◆ **Records for this task**:
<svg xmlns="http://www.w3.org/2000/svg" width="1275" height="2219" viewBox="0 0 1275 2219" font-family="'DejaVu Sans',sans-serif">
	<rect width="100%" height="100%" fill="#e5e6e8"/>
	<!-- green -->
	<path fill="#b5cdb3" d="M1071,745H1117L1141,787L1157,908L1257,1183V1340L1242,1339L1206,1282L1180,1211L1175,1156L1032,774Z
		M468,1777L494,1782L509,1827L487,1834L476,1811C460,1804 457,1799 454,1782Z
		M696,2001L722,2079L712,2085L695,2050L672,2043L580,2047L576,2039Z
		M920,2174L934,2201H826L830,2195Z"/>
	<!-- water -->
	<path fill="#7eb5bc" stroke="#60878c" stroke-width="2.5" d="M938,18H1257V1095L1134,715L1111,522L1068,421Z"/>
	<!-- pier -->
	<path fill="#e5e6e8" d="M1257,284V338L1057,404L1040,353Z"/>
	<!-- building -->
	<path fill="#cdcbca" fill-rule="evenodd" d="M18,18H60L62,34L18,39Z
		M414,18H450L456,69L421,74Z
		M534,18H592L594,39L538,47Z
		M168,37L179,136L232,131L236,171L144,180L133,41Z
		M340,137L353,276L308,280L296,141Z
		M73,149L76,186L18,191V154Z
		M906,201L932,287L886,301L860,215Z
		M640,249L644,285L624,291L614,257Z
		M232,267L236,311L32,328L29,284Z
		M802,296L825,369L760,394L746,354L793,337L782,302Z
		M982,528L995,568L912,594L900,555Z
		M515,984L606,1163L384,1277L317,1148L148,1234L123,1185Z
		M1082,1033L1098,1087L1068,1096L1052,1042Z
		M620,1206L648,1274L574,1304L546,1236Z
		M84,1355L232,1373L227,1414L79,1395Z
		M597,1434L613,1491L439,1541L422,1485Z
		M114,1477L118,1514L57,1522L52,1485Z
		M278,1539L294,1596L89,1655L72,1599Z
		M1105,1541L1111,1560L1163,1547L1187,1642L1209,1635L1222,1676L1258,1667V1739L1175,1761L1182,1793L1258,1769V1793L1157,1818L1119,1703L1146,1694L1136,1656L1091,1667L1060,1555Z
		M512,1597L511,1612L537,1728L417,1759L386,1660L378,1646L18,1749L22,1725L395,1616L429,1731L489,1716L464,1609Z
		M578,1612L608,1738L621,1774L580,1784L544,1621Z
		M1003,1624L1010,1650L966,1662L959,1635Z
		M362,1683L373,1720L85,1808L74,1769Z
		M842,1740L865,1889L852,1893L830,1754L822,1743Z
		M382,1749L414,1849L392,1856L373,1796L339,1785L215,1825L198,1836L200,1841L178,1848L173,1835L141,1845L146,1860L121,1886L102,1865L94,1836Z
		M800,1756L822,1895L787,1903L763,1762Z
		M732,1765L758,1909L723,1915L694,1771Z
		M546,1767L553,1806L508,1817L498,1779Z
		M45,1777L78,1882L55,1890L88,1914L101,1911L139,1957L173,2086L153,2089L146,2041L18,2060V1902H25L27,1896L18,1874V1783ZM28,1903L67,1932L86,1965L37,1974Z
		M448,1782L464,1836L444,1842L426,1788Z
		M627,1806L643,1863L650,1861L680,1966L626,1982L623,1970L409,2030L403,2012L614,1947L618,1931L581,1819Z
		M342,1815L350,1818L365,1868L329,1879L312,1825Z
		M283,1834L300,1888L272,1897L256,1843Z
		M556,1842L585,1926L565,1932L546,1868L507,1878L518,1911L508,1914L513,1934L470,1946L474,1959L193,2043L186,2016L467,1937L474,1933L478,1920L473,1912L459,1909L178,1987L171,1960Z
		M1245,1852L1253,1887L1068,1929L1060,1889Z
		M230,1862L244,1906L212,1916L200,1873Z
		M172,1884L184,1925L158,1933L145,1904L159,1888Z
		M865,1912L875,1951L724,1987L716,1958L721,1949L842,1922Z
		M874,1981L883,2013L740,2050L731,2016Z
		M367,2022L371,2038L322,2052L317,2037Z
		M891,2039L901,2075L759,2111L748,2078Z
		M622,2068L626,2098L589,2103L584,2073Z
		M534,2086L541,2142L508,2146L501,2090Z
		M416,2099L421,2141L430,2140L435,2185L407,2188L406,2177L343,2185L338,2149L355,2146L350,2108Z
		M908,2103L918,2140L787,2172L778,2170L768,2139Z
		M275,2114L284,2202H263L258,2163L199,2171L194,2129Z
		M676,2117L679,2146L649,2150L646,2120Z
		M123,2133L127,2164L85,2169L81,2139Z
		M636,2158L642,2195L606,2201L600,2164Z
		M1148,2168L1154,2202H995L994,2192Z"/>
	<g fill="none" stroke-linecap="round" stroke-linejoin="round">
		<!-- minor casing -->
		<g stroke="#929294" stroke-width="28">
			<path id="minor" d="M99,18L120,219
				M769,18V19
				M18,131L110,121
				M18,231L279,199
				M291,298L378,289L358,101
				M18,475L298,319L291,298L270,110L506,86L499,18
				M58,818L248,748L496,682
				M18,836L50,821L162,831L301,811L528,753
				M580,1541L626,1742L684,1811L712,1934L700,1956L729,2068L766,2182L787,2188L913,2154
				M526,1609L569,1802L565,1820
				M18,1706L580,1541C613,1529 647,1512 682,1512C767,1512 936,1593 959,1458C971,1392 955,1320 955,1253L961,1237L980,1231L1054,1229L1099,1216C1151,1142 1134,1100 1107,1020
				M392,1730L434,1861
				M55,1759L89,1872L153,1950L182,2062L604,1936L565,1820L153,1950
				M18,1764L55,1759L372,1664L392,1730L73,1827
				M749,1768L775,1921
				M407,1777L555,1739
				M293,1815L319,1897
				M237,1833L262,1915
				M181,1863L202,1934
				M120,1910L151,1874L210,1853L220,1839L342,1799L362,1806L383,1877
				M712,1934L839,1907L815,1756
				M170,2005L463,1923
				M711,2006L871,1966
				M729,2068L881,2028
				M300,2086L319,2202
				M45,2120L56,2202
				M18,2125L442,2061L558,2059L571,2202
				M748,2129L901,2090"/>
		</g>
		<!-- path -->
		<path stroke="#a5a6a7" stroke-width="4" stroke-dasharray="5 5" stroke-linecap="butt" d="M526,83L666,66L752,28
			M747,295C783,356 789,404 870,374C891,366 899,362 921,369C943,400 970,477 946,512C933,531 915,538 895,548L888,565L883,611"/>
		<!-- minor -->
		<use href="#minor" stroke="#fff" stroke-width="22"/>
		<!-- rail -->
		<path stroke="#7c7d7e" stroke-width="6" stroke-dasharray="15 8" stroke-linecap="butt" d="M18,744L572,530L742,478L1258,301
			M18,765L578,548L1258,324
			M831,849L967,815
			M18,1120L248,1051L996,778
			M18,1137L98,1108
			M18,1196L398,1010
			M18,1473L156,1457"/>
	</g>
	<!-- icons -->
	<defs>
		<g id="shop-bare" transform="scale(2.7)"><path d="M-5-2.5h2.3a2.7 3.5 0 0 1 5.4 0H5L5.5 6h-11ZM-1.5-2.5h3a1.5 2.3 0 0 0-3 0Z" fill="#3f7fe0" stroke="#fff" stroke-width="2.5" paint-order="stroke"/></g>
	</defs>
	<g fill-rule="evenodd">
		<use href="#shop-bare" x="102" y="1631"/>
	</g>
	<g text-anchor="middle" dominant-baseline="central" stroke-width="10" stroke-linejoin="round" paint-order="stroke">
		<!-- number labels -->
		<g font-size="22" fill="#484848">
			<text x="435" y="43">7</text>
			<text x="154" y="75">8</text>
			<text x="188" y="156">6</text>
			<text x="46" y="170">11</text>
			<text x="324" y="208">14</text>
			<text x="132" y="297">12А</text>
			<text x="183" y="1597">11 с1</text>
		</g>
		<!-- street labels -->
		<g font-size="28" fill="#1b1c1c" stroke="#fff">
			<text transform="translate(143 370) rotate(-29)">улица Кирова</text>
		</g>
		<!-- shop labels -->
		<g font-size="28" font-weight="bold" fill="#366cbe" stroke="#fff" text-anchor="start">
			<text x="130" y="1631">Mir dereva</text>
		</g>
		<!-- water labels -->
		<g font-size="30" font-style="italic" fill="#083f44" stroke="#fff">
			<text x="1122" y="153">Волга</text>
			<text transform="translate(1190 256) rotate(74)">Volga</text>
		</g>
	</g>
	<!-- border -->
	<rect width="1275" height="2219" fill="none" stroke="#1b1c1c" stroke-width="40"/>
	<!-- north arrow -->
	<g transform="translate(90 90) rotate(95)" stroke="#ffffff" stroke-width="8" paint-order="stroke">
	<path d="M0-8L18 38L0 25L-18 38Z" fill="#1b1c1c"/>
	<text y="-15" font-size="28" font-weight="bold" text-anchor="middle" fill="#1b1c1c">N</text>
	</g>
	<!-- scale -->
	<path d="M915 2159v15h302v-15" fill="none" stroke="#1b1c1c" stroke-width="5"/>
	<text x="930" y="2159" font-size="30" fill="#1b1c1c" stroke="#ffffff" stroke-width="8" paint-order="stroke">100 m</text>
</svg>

◆ **Required action**: Across the material above, how many lines contain the string "linejoin"? The reply should be that number alone.

◆ **Result for this task**: 2